[Saved entries]
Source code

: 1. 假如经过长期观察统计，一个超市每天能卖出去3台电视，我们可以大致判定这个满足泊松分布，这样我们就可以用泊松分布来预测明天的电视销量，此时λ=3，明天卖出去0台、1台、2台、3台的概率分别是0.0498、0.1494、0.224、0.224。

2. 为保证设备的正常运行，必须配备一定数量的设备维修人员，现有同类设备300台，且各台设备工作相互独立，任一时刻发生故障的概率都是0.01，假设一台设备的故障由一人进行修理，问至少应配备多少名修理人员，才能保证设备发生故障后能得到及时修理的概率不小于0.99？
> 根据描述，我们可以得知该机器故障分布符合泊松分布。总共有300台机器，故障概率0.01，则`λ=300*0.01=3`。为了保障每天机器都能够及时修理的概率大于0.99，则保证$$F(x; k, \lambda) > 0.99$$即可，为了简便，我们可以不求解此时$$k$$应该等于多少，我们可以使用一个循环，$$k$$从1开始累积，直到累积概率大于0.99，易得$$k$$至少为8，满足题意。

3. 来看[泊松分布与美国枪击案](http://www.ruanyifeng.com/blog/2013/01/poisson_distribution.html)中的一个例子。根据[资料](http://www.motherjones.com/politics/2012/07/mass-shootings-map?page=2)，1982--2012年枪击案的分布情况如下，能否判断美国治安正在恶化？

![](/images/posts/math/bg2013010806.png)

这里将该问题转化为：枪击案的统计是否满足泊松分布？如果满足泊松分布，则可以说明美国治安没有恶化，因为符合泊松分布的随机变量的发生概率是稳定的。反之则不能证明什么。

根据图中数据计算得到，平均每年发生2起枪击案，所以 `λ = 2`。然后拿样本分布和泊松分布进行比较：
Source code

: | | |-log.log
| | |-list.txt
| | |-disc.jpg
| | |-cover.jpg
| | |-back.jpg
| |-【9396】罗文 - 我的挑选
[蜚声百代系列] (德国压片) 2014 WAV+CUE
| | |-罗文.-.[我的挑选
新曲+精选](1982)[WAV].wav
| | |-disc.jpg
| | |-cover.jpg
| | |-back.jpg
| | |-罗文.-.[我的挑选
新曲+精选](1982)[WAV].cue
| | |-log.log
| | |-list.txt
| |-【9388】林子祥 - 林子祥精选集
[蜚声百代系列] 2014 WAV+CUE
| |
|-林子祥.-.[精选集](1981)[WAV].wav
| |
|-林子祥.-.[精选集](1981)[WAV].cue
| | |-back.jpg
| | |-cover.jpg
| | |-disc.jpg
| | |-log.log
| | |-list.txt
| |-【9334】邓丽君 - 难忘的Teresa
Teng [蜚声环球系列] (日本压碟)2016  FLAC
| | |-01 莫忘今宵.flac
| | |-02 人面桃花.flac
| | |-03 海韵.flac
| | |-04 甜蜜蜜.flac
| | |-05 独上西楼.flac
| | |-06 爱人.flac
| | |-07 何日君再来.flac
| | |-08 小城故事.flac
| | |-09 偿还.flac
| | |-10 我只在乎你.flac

**ACTION ITEM**
Set down every one of the records above line for line, with no change to any character.

**YOUR SOLUTION**
Source code

: 1. 假如经过长期观察统计，一个超市每天能卖出去3台电视，我们可以大致判定这个满足泊松分布，这样我们就可以用泊松分布来预测明天的电视销量，此时λ=3，明天卖出去0台、1台、2台、3台的概率分别是0.0498、0.1494、0.224、0.224。

2. 为保证设备的正常运行，必须配备一定数量的设备维修人员，现有同类设备300台，且各台设备工作相互独立，任一时刻发生故障的概率都是0.01，假设一台设备的故障由一人进行修理，问至少应配备多少名修理人员，才能保证设备发生故障后能得到及时修理的概率不小于0.99？
> 根据描述，我们可以得知该机器故障分布符合泊松分布。总共有300台机器，故障概率0.01，则`λ=300*0.01=3`。为了保障每天机器都能够及时修理的概率大于0.99，则保证$$F(x; k, \lambda) > 0.99$$即可，为了简便，我们可以不求解此时$$k$$应该等于多少，我们可以使用一个循环，$$k$$从1开始累积，直到累积概率大于0.99，易得$$k$$至少为8，满足题意。

3. 来看[泊松分布与美国枪击案](http://www.ruanyifeng.com/blog/2013/01/poisson_distribution.html)中的一个例子。根据[资料](http://www.motherjones.com/politics/2012/07/mass-shootings-map?page=2)，1982--2012年枪击案的分布情况如下，能否判断美国治安正在恶化？

![](/images/posts/math/bg2013010806.png)

这里将该问题转化为：枪击案的统计是否满足泊松分布？如果满足泊松分布，则可以说明美国治安没有恶化，因为符合泊松分布的随机变量的发生概率是稳定的。反之则不能证明什么。

根据图中数据计算得到，平均每年发生2起枪击案，所以 `λ = 2`。然后拿样本分布和泊松分布进行比较：
Source code

: | | |-log.log
| | |-list.txt
| | |-disc.jpg
| | |-cover.jpg
| | |-back.jpg
| |-【9396】罗文 - 我的挑选
[蜚声百代系列] (德国压片) 2014 WAV+CUE
| | |-罗文.-.[我的挑选
新曲+精选](1982)[WAV].wav
| | |-disc.jpg
| | |-cover.jpg
| | |-back.jpg
| | |-罗文.-.[我的挑选
新曲+精选](1982)[WAV].cue
| | |-log.log
| | |-list.txt
| |-【9388】林子祥 - 林子祥精选集
[蜚声百代系列] 2014 WAV+CUE
| |
|-林子祥.-.[精选集](1981)[WAV].wav
| |
|-林子祥.-.[精选集](1981)[WAV].cue
| | |-back.jpg
| | |-cover.jpg
| | |-disc.jpg
| | |-log.log
| | |-list.txt
| |-【9334】邓丽君 - 难忘的Teresa
Teng [蜚声环球系列] (日本压碟)2016  FLAC
| | |-01 莫忘今宵.flac
| | |-02 人面桃花.flac
| | |-03 海韵.flac
| | |-04 甜蜜蜜.flac
| | |-05 独上西楼.flac
| | |-06 爱人.flac
| | |-07 何日君再来.flac
| | |-08 小城故事.flac
| | |-09 偿还.flac
| | |-10 我只在乎你.flac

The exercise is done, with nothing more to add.